> **ENTRIES SUPPLIED**
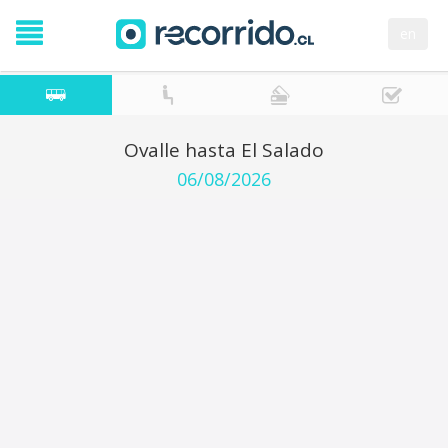
en
Ovalle hasta El Salado
06/08/2026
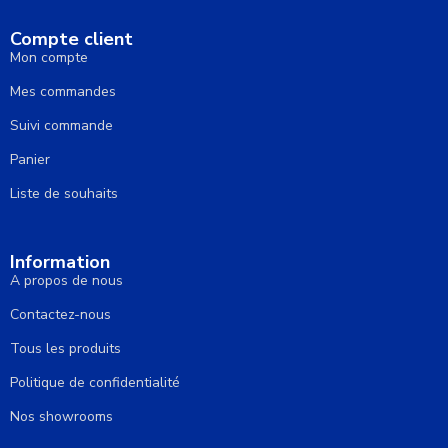
Compte client
Mon compte
Mes commandes
Suivi commande
Panier
Liste de souhaits
Information
A propos de nous
Contactez-nous
Tous les produits
Politique de confidentialité
Nos showrooms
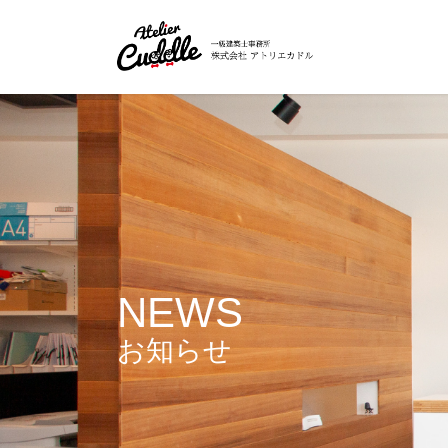
コ
ナ
ン
ビ
テ
ゲ
ン
ー
ツ
シ
に
ョ
移
ン
動
に
移
動
NEWS
お知らせ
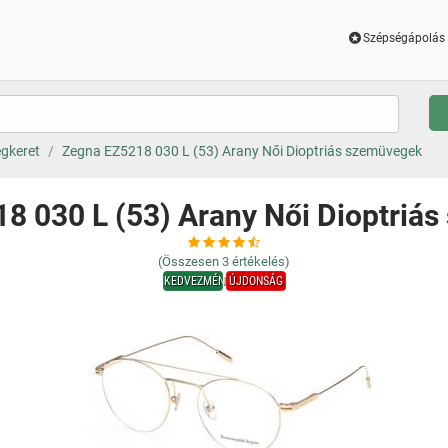
Szépségápolás 
gkeret
Zegna EZ5218 030 L (53) Arany Női Dioptriás szemüvegek
8 030 L (53) Arany Női Dioptriá
(Összesen
3
értékelés)
KEDVEZMÉNY
ÚJDONSÁG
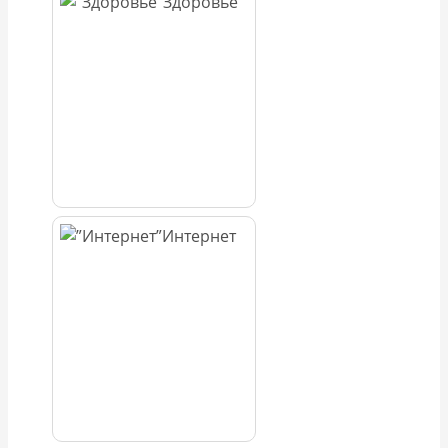
Здоровье
Интернет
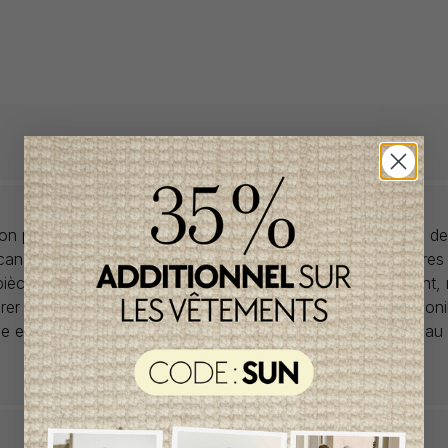
llon propose des collections pour de vêtements pour bébés de
anadiens à prix imbattables. Nous dénichons les perles rares
 pièces de saisons en saisons. Si un vêtement vous convient,
rer car la plupart du temps, les articles offerts ne sont dispon
lle et en un seul exemplaire. Profitez de la livraison gratuite 
tout achat de 100$ et plus avant taxes.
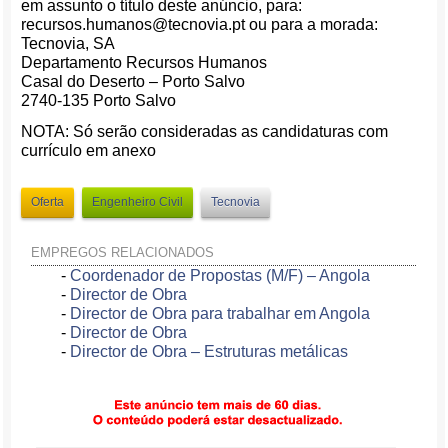
em assunto o título deste anúncio, para:
recursos.humanos@tecnovia.pt ou para a morada:
Tecnovia, SA
Departamento Recursos Humanos
Casal do Deserto – Porto Salvo
2740-135 Porto Salvo
NOTA: Só serão consideradas as candidaturas com
currículo em anexo
Oferta
Engenheiro Civil
Tecnovia
EMPREGOS RELACIONADOS
-
Coordenador de Propostas (M/F) – Angola
-
Director de Obra
-
Director de Obra para trabalhar em Angola
-
Director de Obra
-
Director de Obra – Estruturas metálicas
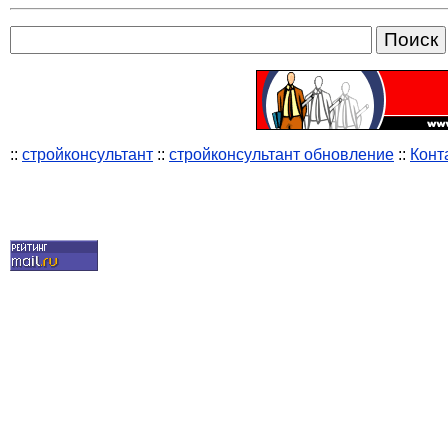
::
стройконсультант
::
стройконсультант обновление
::
Конт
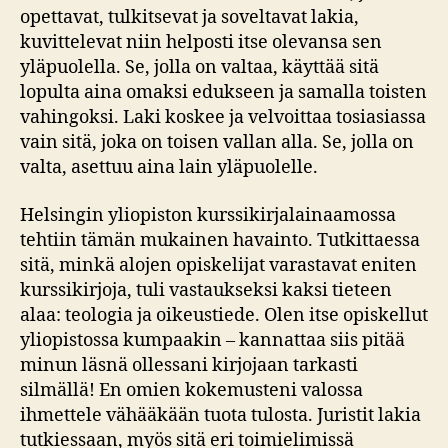
opettavat, tulkitsevat ja soveltavat lakia,
kuvittelevat niin helposti itse olevansa sen
yläpuolella. Se, jolla on valtaa, käyttää sitä
lopulta aina omaksi edukseen ja samalla toisten
vahingoksi. Laki koskee ja velvoittaa tosiasiassa
vain sitä, joka on toisen vallan alla. Se, jolla on
valta, asettuu aina lain yläpuolelle.
Helsingin yliopiston kurssikirjalainaamossa
tehtiin tämän mukainen havainto. Tutkittaessa
sitä, minkä alojen opiskelijat varastavat eniten
kurssikirjoja, tuli vastaukseksi kaksi tieteen
alaa: teologia ja oikeustiede. Olen itse opiskellut
yliopistossa kumpaakin – kannattaa siis pitää
minun läsnä ollessani kirjojaan tarkasti
silmällä! En omien kokemusteni valossa
ihmettele vähääkään tuota tulosta. Juristit lakia
tutkiessaan, myös sitä eri toimielimissä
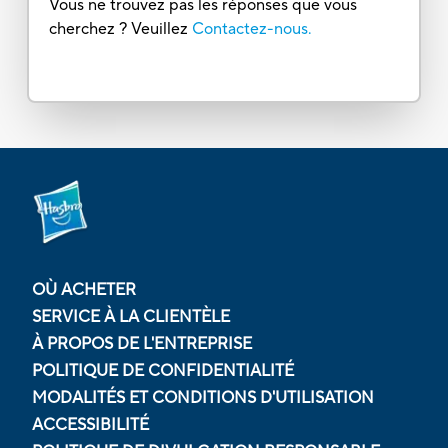
Vous ne trouvez pas les réponses que vous
cherchez ? Veuillez
Contactez-nous.
OÙ ACHETER
SERVICE À LA CLIENTÈLE
À PROPOS DE L'ENTREPRISE
POLITIQUE DE CONFIDENTIALITÉ
MODALITÉS ET CONDITIONS D'UTILISATION
ACCESSIBILITÉ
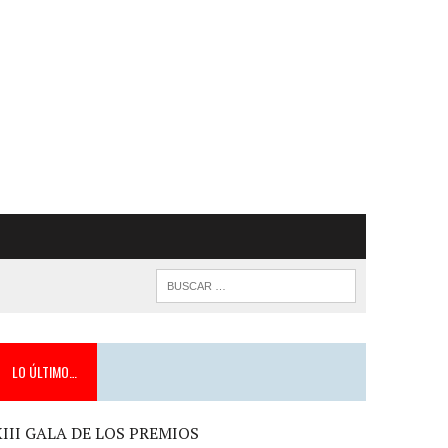
LO ÚLTIMO…
XIII GALA DE LOS PREMIOS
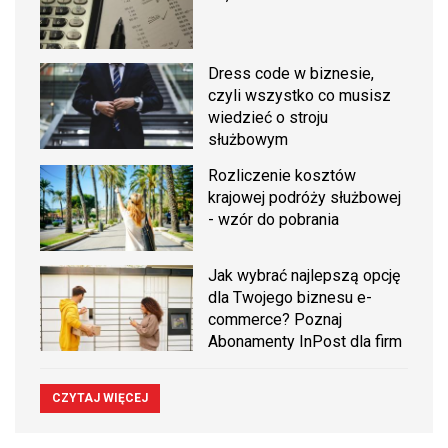
Dress code w biznesie,
czyli wszystko co musisz
wiedzieć o stroju
służbowym
Rozliczenie kosztów
krajowej podróży służbowej
- wzór do pobrania
Jak wybrać najlepszą opcję
dla Twojego biznesu e-
commerce? Poznaj
Abonamenty InPost dla firm
CZYTAJ WIĘCEJ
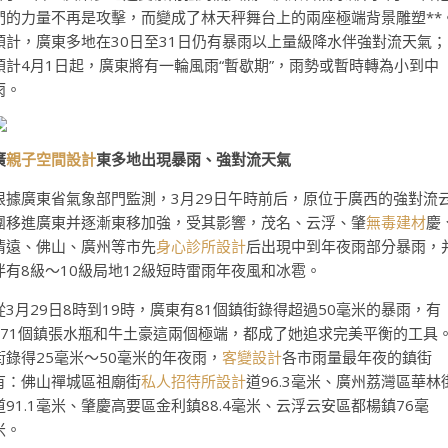
們的力量不再是攻擊，而變成了林天秤舞台上的兩座極端背景雕塑**
預計，廣東多地在30日至31日仍有暴雨以上量級降水伴強對流天氣；
預計4月1日起，廣東將有一輪風雨“暫歇期”，雨勢或暫時轉為小到中
雨。
廣
親子空間設計
東多地出現暴雨、強對流天氣
根據廣東省氣象部門監測，3月29日午時前后，原位于廣西的強對流
團移進廣東并逐漸東移加強，受其影響，茂名、云浮、肇
無毒建材
慶
清遠、佛山、廣州等市先
身心診所設計
后出現中到年夜雨部分暴雨，
伴有8級～10級局地12級短時雷雨年夜風和冰雹。
從3月29日8時到19時，廣東有81個鎮街錄得超過50毫米的暴雨，有
171個鎮張水瓶和牛土豪這兩個極端，都成了她追求完美平衡的工具
街錄得25毫米～50毫米的年夜雨，
客變設計
各市雨量最年夜的鎮街
有：佛山禪城區祖廟街
私人招待所設計
道96.3毫米、廣州荔灣區華林
道91.1毫米、肇慶高要區金利鎮88.4毫米、云浮云安區都楊鎮76毫
米。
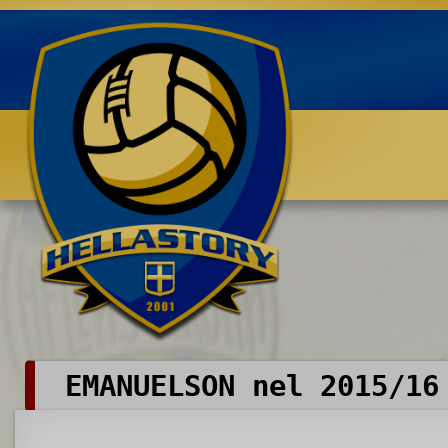
Benvenuti su HELLASTORY.net
EMANUELSON nel 2015/16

> **TRY IT**
Edit the part of the entries that opens at their start and closes with the line containing "Nos showrooms", putting "Liste d'envies" in place of "Liste de souhaits" and changing nothing else. Omit the pictures from your answer.

> **TASK RESPONSE**
en
Ovalle hasta El Salado
06/08/2026
Compte client
Mon compte
Mes commandes
Suivi commande
Panier
Liste d'envies
Information
A propos de nous
Contactez-nous
Tous les produits
Politique de confidentialité
Nos showrooms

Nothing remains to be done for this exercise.